> [Assigned task] Retype the listing that follows, leaving nothing out.

> [Exercise materials]
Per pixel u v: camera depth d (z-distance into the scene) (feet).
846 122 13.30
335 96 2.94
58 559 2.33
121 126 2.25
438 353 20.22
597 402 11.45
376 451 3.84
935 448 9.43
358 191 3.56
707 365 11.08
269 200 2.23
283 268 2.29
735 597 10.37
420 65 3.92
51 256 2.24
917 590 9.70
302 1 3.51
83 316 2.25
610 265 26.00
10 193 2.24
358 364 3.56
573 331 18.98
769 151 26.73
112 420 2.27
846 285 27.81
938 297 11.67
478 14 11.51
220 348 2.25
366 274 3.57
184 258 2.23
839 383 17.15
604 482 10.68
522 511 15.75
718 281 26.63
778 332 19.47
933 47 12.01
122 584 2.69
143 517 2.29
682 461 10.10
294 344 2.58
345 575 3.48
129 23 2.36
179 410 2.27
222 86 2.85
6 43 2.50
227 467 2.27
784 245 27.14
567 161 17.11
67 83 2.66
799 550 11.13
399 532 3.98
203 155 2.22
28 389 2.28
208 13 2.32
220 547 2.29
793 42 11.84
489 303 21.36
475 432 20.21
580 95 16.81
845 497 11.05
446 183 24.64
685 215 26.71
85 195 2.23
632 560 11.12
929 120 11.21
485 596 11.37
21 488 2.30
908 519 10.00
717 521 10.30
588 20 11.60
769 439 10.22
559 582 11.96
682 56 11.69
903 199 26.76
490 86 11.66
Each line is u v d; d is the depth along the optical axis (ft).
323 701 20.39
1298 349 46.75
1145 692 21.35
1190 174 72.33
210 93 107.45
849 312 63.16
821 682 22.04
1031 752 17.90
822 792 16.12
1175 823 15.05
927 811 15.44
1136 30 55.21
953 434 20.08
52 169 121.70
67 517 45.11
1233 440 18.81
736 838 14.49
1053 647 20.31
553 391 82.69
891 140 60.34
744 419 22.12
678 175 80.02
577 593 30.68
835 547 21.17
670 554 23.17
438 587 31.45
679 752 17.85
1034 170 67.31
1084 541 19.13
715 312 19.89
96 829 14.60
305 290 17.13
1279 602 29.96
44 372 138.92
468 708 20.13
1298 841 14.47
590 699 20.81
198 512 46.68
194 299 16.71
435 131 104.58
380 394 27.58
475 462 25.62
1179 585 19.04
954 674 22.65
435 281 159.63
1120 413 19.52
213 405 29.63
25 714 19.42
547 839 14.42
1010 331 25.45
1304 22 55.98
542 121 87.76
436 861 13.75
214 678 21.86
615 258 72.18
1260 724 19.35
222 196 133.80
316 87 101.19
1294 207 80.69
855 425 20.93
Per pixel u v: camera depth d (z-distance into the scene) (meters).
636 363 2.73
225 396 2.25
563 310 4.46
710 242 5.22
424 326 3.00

> [Expected answer]
Per pixel u v: camera depth d (z-distance into the scene) (feet).
846 122 13.30
335 96 2.94
58 559 2.33
121 126 2.25
438 353 20.22
597 402 11.45
376 451 3.84
935 448 9.43
358 191 3.56
707 365 11.08
269 200 2.23
283 268 2.29
735 597 10.37
420 65 3.92
51 256 2.24
917 590 9.70
302 1 3.51
83 316 2.25
610 265 26.00
10 193 2.24
358 364 3.56
573 331 18.98
769 151 26.73
112 420 2.27
846 285 27.81
938 297 11.67
478 14 11.51
220 348 2.25
366 274 3.57
184 258 2.23
839 383 17.15
604 482 10.68
522 511 15.75
718 281 26.63
778 332 19.47
933 47 12.01
122 584 2.69
143 517 2.29
682 461 10.10
294 344 2.58
345 575 3.48
129 23 2.36
179 410 2.27
222 86 2.85
6 43 2.50
227 467 2.27
784 245 27.14
567 161 17.11
67 83 2.66
799 550 11.13
399 532 3.98
203 155 2.22
28 389 2.28
208 13 2.32
220 547 2.29
793 42 11.84
489 303 21.36
475 432 20.21
580 95 16.81
845 497 11.05
446 183 24.64
685 215 26.71
85 195 2.23
632 560 11.12
929 120 11.21
485 596 11.37
21 488 2.30
908 519 10.00
717 521 10.30
588 20 11.60
769 439 10.22
559 582 11.96
682 56 11.69
903 199 26.76
490 86 11.66
Each line is u v d; d is the depth along the optical axis (ft).
323 701 20.39
1298 349 46.75
1145 692 21.35
1190 174 72.33
210 93 107.45
849 312 63.16
821 682 22.04
1031 752 17.90
822 792 16.12
1175 823 15.05
927 811 15.44
1136 30 55.21
953 434 20.08
52 169 121.70
67 517 45.11
1233 440 18.81
736 838 14.49
1053 647 20.31
553 391 82.69
891 140 60.34
744 419 22.12
678 175 80.02
577 593 30.68
835 547 21.17
670 554 23.17
438 587 31.45
679 752 17.85
1034 170 67.31
1084 541 19.13
715 312 19.89
96 829 14.60
305 290 17.13
1279 602 29.96
44 372 138.92
468 708 20.13
1298 841 14.47
590 699 20.81
198 512 46.68
194 299 16.71
435 131 104.58
380 394 27.58
475 462 25.62
1179 585 19.04
954 674 22.65
435 281 159.63
1120 413 19.52
213 405 29.63
25 714 19.42
547 839 14.42
1010 331 25.45
1304 22 55.98
542 121 87.76
436 861 13.75
214 678 21.86
615 258 72.18
1260 724 19.35
222 196 133.80
316 87 101.19
1294 207 80.69
855 425 20.93
Per pixel u v: camera depth d (z-distance into the scene) (meters).
636 363 2.73
225 396 2.25
563 310 4.46
710 242 5.22
424 326 3.00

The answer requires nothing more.